Outside our favourite café,we find seats and order a cool drink. There are cats, dogs and oddly dressed people of all ages wandering around. A group of whom are loading a boat with significant quantities of beer while their excited dogs splash around on the shore. There’s a ‘hippy beach’ not far away by sea, but a daunting trek overland, and this is appears to be a supply run.
Along the shore we glimpse a gaggle of strange beings. ‘Nutters,’ declares Marigold and we leave our drinks for a moment or two to investigate. A sculpture class, hacking away with hammer and chisel at chunks of rock, is hard at work. It really is hard work too as the sun is strong today. We try not to too intrusive, difficult for Marigold, and soon decide we’re not in the presence of genius. Some efforts show promise but others look like a lump of rock that’s been clouted repeatedly by a hammer to no obvious purpose, but what do we Philistines know?
We follow a friendly cat along the beach and he takes us to a shop doorway. Perhaps he's the meeter and greeter. If so, he’s done a good job as we go inside. Everything appears to be handmade, in the most rustic sense of the term, but the owner is friendly, offers us a sweet and takes Marigold’s hand to lead her off into the dark interior. Half a dozen kittens, on a velvet cushion, blink at our arrival. I’d like to take a photo but decide not to in case it frightens them.
‘Where is their mother?’ Marigold enquires and the lady takes her hand once more. Over in the jewellery section, wedged between two glass display cases is the missing mother.
'She is resting,’ the lady says and as if on cue the kittens in the back of the shop begin to wail in unison. Their mother opens one eye, then goes back to sleep. We ask the shop lady if she can recommend anywhere to stay. You know, five star but cheap? She tells us to take the road out of town to a big house with a yellow car in the drive and ask for Paco. Now, this sounds rather like the sort of route advice in which Marigold specialises, but we give it a try.
‘lots of houses, no yellow cars’, I point out as we drive. ‘What if the person who owns the yellow car has taken the yellow car somewhere else today? Like to the shops?’ Marigold ignores me.
Just as we give up looking for yellow cars, well I gave up half a mile back, we see an old Fiat parked up inside a pair of iron gates.it’s more cream than yellow, but Marigold says that’s just because it’s faded in the sun and off she goes to look for ‘Paco.’
Marigold returns in the company of a man far smaller than herself, which makes him very short indeed. He smiles broadly, says he is indeed the Paco we are seeking and invites us inside.
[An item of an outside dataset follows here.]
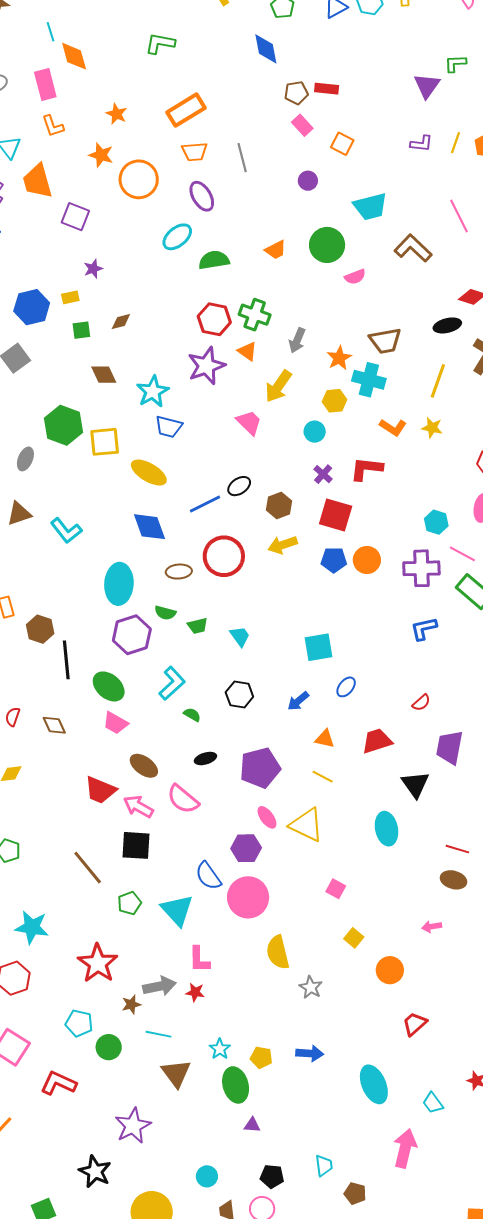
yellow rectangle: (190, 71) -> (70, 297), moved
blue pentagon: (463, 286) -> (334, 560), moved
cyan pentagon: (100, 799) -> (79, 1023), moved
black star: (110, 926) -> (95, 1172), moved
Paco shows us a lovely bedroom on the ground floor, very clean and bright, and says we can stay here for twenty euros, but that we will be alone in the house tonight as he lives in another village.
We look at each other, Marigold and I, and decide twenty euros is very cheap, the house is lovely and Paco is the caretaker of this house and making a little money in the side by renting us a room. Either that or he’s the most trusting man in Spain to allow two complete strangers free run of his house while he goes elsewhere. Whatever, I pay Paco twenty euros and five minutes later,he’s gone.
We confine ourselves to the bedroom, its en-suite bathroom and front terrace, apart from using the kitchen to make a drink, ie no snooping, sleep very well and depart in the morning. Paco said just close the door when you leave, so we do. Now we just need to find a few more Pacos. Twenty euros per night is a lot cheaper than mixed dormitory hostels with their grisly shared bathrooms, never mind hotels.
Perhaps we’ll find another Paco today.